With Covid gaining a foothold, strict lockdowns in place and low rates of vaccination, Australia looks vulnerable.

Millions of Australians are locked down. The stockmarket has reacted by hitting a record high. Australia has largely kept Covid-19 at bay thanks to tough border policies, but the virus is now gaining a foothold. At the end of June Sydney was placed under its strictest lockdown so far. The army was deployed this week to enforce the rules. 

A lockdown in Brisbane has also been extended. Officials are concerned about expanding clusters of the Delta variant. While cases are still low, Australia is vulnerable if things get out of control: a slow rollout means that just 15% of the population has been fully vaccinated. 

Stocks and property soar 

Asset prices tell a different story. The Reserve Bank of Australia, the central bank, slashed interest rates to just 0.1% last year, say Shane Wright and Jennifer Duke in The Sydney Morning Herald. That has helped drive “record high house values in almost every corner of the country”. 

Prices have risen by 16% over the past year, “the fastest increase in more than 25 years”. The renewed lockdowns mean even more stimulus is probably on the way. Stocks are also buoyant. The benchmark S&P/ASX 200 index hit a record high on Monday, boosted by Square’s $39bn bid for local star Afterpay (see page 11). The index has gained 12% so far this year, close to the global average gain. It is up by 55% since the nadir of March 2020. 

The Australian equity market is heavily weighted towards the financial and commodity sectors. Bank shares plunged in 2020 on fears that there would be “a sharp increase in customers defaulting on loans”, says Stuart Condie in The Wall Street Journal. The worries proved overdone. The banks set aside more cash than they needed to cover losses and their shares have soared. Commodities producers such as Rio Tinto have also been lifted by strong iron-ore prices.  

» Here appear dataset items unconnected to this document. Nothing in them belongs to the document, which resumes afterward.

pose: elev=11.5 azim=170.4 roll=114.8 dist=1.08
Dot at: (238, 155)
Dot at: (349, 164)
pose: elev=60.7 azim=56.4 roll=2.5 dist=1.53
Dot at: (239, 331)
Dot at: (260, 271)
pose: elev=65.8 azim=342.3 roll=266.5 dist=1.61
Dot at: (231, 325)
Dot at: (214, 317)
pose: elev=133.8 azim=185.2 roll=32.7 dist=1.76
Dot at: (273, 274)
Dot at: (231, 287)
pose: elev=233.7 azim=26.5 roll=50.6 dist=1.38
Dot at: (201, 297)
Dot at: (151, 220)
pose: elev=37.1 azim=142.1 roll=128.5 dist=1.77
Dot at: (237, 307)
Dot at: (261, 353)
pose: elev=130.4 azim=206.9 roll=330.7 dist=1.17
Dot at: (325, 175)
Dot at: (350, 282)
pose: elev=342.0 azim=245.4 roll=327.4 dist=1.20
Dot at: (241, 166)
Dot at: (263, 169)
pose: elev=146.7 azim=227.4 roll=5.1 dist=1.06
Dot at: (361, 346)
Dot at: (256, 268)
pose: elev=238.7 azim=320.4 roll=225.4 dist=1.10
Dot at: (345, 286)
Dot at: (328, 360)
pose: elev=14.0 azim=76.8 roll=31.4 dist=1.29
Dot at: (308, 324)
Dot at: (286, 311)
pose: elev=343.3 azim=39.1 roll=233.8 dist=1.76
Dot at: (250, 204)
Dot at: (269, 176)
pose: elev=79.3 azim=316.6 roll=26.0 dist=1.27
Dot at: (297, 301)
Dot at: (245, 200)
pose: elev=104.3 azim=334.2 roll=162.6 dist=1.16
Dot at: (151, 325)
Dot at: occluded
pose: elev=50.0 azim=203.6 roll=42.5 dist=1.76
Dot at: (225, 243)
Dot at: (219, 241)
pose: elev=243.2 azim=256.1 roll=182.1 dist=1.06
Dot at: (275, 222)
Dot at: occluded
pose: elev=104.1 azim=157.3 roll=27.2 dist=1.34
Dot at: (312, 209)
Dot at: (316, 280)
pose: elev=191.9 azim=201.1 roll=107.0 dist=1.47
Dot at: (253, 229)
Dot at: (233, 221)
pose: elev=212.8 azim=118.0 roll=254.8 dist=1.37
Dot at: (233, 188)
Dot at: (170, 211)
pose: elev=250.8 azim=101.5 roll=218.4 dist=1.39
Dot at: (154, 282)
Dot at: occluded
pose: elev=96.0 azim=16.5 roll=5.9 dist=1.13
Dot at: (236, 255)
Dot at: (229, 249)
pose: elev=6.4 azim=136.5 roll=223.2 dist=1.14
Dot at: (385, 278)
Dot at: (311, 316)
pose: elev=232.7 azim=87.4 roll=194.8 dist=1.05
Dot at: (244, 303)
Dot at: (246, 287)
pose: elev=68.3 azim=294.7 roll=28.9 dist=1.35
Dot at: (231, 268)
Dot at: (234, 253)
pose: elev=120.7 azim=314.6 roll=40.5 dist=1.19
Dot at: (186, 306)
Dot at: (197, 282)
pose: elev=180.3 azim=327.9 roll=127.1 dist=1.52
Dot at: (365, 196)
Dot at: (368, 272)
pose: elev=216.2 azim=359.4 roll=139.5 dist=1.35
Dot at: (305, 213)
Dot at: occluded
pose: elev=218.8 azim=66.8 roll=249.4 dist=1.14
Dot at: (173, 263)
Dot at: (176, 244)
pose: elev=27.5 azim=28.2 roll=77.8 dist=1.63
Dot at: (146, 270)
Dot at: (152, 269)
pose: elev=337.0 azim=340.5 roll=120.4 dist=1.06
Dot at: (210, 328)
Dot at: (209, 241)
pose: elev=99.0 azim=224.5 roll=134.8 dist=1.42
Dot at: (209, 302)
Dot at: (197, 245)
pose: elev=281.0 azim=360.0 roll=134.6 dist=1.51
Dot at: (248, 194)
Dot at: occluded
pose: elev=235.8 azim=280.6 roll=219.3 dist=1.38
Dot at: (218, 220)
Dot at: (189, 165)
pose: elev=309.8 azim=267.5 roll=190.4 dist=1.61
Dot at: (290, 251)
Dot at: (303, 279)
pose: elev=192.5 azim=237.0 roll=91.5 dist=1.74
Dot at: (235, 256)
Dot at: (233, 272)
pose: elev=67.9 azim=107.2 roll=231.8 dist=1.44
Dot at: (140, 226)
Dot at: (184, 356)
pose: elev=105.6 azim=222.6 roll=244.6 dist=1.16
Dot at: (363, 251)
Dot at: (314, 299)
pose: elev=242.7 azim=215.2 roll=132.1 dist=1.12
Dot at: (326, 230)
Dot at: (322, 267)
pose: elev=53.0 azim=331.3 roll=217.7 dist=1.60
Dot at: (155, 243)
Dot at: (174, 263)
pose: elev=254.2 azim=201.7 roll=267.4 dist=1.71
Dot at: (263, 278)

A commodities boom has saved Australia before. Exports to China helped the country dodge the worst of the global financial crisis. True to its “lucky country” moniker, it had enjoyed nearly 30 years without a recession. That record came to an end in the first half of 2020, but GDP then bounced back swiftly thanks to an apparently successful containment of the virus.  

Now there could be a double-dip recession, says Ben Butler in The Guardian. The strict lockdowns mean that the current quarter is already a write-off, while the economy may also shrink in the final three months of the year (a recession is defined as two consecutive quarters of falling GDP). Gareth Aird of Commonwealth Bank says he think “significant restrictions” will have to stay in place until 80% of the population is vaccinated. That could be “late October at the earliest”. Yet markets, high on easy money, seem barely to have noticed.